Código Preto traz Steven Soderbergh em um terreno familiar, mas com um frescor surpreendente. Se em Onze Homens e um Segredo ele comandava um jogo de enganação no universo dos assaltos meticulosamente planejados, aqui ele usa essa mesma precisão para construir um thriller de espionagem psicológico e cheio de reviravoltas. A parceria com o roteirista David Koepp resulta em um filme ágil, estiloso e deliciosamente afiado, onde as traições não vêm apenas do mundo da inteligência britânica, mas também do casamento de seus protagonistas.
Michael Fassbender interpreta George Woodhouse, um espião meticuloso que recebe a missão de encontrar um traidor dentro de sua agência. O problema é que uma das suspeitas é ninguém menos que sua esposa e colega de profissão, Kathryn (Cate Blanchett). A suspeita logo se transforma em uma investigação extraoficial, conduzida com uma mistura de frieza profissional e inquietação pessoal. A cada pista descoberta, George precisa decidir se sua lealdade está com seu país ou com a mulher que ele ama.

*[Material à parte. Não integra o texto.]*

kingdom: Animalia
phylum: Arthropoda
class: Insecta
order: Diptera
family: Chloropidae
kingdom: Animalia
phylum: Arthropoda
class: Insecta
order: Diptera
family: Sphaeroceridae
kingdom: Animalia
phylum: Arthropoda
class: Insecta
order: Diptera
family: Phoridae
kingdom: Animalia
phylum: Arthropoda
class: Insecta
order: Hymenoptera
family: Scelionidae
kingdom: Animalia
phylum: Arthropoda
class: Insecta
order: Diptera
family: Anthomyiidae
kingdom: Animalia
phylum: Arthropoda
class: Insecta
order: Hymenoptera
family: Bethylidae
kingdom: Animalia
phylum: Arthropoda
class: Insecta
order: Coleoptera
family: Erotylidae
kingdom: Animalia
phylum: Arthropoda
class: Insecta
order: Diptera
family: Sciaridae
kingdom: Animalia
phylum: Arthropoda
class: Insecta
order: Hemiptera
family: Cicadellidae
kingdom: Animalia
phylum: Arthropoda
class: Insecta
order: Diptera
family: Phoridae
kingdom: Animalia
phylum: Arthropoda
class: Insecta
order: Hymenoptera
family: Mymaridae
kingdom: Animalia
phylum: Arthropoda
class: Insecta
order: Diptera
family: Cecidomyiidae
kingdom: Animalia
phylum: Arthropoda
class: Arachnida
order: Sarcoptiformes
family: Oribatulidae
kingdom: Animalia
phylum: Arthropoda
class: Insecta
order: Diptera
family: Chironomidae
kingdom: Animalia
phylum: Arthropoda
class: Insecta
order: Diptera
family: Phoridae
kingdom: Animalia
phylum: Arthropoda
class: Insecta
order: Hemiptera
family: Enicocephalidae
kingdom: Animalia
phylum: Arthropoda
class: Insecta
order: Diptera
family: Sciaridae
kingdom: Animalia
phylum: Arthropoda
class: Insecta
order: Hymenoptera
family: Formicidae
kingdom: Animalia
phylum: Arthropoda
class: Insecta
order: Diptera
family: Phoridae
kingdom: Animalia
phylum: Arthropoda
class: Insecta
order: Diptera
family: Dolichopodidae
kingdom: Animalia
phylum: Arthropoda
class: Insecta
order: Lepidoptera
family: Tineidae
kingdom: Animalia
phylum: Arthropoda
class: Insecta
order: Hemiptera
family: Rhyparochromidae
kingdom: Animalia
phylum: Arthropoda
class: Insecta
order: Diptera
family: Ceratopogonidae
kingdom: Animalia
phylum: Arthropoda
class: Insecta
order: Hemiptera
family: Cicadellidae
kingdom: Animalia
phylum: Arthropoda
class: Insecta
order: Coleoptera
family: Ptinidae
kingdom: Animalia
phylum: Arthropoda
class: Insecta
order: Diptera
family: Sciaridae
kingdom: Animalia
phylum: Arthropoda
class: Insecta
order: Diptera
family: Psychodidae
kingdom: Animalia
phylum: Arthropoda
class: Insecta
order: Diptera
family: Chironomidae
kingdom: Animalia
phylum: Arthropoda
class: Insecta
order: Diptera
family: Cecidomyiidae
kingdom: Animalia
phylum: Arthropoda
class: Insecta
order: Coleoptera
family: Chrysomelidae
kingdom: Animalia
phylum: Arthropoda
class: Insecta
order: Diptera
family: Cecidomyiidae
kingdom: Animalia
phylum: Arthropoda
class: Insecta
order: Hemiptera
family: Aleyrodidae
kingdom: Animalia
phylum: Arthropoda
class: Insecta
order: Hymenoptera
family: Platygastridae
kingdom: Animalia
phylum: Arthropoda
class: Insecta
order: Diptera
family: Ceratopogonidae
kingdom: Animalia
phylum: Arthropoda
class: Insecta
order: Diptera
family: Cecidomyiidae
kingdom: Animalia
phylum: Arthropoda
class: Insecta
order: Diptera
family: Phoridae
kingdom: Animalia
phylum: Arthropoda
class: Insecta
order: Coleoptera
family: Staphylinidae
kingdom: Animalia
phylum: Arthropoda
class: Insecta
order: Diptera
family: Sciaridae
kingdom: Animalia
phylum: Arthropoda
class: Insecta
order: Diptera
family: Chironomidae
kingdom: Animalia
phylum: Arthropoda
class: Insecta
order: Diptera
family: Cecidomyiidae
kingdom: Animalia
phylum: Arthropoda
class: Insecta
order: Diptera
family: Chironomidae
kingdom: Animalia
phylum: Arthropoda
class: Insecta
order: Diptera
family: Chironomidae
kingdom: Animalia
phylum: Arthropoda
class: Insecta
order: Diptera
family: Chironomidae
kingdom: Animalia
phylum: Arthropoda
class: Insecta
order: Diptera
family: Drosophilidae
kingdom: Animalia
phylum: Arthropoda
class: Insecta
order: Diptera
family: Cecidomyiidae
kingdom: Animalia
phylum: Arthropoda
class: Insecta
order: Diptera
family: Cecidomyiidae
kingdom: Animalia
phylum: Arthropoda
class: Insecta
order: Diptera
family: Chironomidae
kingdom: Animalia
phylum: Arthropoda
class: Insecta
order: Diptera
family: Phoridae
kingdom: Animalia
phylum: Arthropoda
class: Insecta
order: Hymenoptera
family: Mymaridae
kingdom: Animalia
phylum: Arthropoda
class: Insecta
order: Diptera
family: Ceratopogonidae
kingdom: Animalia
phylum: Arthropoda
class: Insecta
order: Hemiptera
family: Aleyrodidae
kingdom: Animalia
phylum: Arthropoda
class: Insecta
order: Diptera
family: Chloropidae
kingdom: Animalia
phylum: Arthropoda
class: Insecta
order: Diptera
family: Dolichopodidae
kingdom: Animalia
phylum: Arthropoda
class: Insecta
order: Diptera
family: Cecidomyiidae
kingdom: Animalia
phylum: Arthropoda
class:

A grande sacada de Soderbergh é transformar essa busca por um traidor em algo que se desenrola como um golpe bem arquitetado, onde cada personagem pode estar manipulando a situação a seu favor. A sequência do jantar, na qual os principais suspeitos compartilham uma refeição sem saber que um deles ingeriu um soro da verdade, é um dos momentos mais tensos e brilhantes do filme. A cena evoca clássicos como Cassino Royale e Fogo Contra Fogo, onde a ameaça está menos nas armas e mais no subtexto de cada olhar e palavra.
Diferente de muitos thrillers de espionagem, Código Preto não investe em sequências de ação explosivas. Aqui, a tensão vem do jogo psicológico entre personagens acostumados a mentir profissionalmente. O roteiro de Koepp equilibra diálogos rápidos e inteligentes com revelações que mudam completamente nossa percepção sobre a história. A investigação, que começa como uma busca objetiva pelo traidor, logo se transforma em um exame da natureza humana: como alguém pode confiar em outro quando sua vida inteira é construída sobre sigilo e enganação?
O elenco sustenta com maestria essa dança de desconfianças. Fassbender traz uma precisão cirúrgica ao papel, remetendo à sua atuação em O Assassino, enquanto Blanchett entrega mais uma performance hipnótica, fazendo de Kathryn uma personagem enigmática e imprevisível. O elenco de apoio, que inclui nomes como Tom Burke, Regé-Jean Page e Naomie Harris, adiciona camadas de ambiguidade, tornando impossível prever de onde virá a próxima traição. E a participação de Pierce Brosnan é uma piscadela inteligente ao universo de 007, reforçando o tom metalinguístico da obra.

Quando a verdade finalmente vem à tona, Código Preto não entrega apenas um clímax satisfatório, mas uma conclusão que ressoa além do jogo de espionagem. O que resta para um casal quando a confiança é despedaçada? A resposta de Soderbergh não é simples nem confortável, mas é justamente essa complexidade que faz o filme tão envolvente.
Mais O Espião Que Sabia Demais do que Missão: Impossível, Código Preto é um thriller de espionagem sofisticado, onde cada palavra pesa tanto quanto um disparo. Soderbergh e Koepp entregam uma história de segredos e mentiras tão elegante quanto letal, provando que o verdadeiro perigo no mundo da espionagem não está nas balas, mas na confiança quebrada.